Task = The records that follow should be returned exactly, pictures excluded.

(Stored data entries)
○ ○ ○ ○ ○ ○ ○
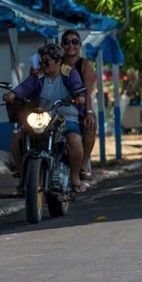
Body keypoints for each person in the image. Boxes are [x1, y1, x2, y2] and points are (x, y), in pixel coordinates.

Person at [3, 42, 89, 193]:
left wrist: (78, 96)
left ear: (58, 61)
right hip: (43, 116)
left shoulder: (69, 72)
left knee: (74, 139)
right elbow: (26, 86)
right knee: (17, 138)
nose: (43, 65)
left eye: (47, 61)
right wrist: (13, 94)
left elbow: (77, 86)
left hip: (66, 116)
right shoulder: (39, 75)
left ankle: (75, 177)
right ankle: (25, 179)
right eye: (42, 61)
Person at [60, 28, 98, 185]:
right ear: (62, 45)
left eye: (75, 42)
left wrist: (88, 112)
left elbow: (87, 91)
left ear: (80, 45)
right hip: (57, 107)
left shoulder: (85, 64)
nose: (71, 45)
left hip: (80, 108)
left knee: (89, 126)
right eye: (67, 42)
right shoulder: (57, 63)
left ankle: (83, 165)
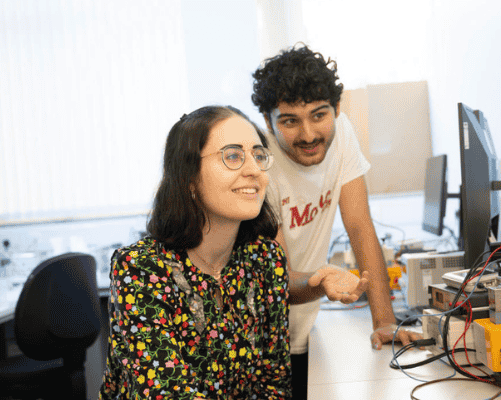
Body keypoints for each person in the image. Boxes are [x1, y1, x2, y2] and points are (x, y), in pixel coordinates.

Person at [100, 105, 362, 399]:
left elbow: (274, 385)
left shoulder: (265, 260)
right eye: (233, 156)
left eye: (258, 155)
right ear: (188, 178)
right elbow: (168, 394)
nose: (254, 170)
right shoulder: (140, 268)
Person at [252, 44, 423, 399]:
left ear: (337, 108)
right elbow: (276, 278)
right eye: (289, 121)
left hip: (305, 323)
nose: (309, 134)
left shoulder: (341, 132)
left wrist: (385, 322)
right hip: (262, 345)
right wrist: (325, 282)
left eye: (319, 115)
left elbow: (360, 225)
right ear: (267, 121)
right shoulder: (259, 162)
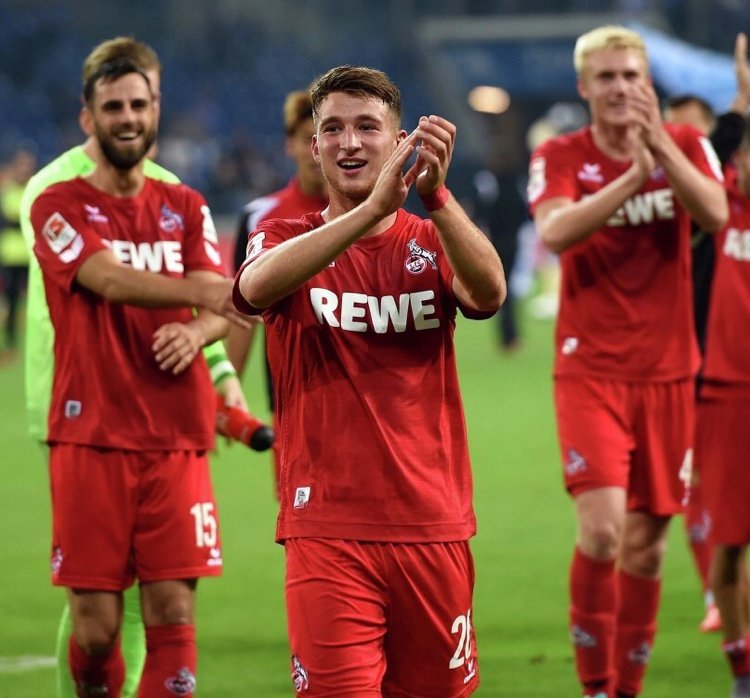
○ ○ ○ ○ ○ ○ ○
Task response =
Body keypoints for each person in the image. Boxes are [x1, y1, x2, y2] and points are (x, y), in pixel coordinates.

Person at [3, 42, 89, 193]:
left wrist: (78, 96)
left ear: (58, 61)
right hip: (43, 116)
left shoulder: (69, 72)
left knee: (74, 139)
right elbow: (26, 86)
right knee: (17, 138)
nose: (43, 65)
left eye: (47, 61)
right wrist: (13, 94)
left elbow: (77, 86)
left hip: (66, 116)
right shoulder: (39, 75)
left ankle: (75, 177)
right ankle: (25, 179)
right eye: (42, 61)
Person at [60, 28, 98, 185]:
right ear: (62, 45)
left eye: (75, 42)
left wrist: (88, 112)
left elbow: (87, 91)
left ear: (80, 45)
right hip: (57, 107)
left shoulder: (85, 64)
nose: (71, 45)
left hip: (80, 108)
left knee: (89, 126)
right eye: (67, 42)
right shoulder: (57, 63)
left ankle: (83, 165)
Body keypoints for each person in the image. Boxes are [x1, y1, x2, y2] and points are (x, y), in pixel coordinates.

Person at [100, 105, 362, 399]:
left elbow: (274, 385)
left shoulder: (265, 260)
right eye: (233, 156)
left eye: (258, 155)
right ear: (188, 178)
right elbow: (168, 394)
nose: (254, 170)
right shoulder: (140, 268)
Person at [252, 44, 423, 399]:
left ear: (337, 108)
right elbow: (276, 278)
right eye: (289, 121)
left hip: (305, 323)
nose: (309, 134)
left shoulder: (341, 132)
left wrist: (385, 322)
right hip: (262, 345)
right wrist: (325, 282)
left eye: (319, 115)
left elbow: (360, 225)
right ear: (267, 121)
right shoulder: (259, 162)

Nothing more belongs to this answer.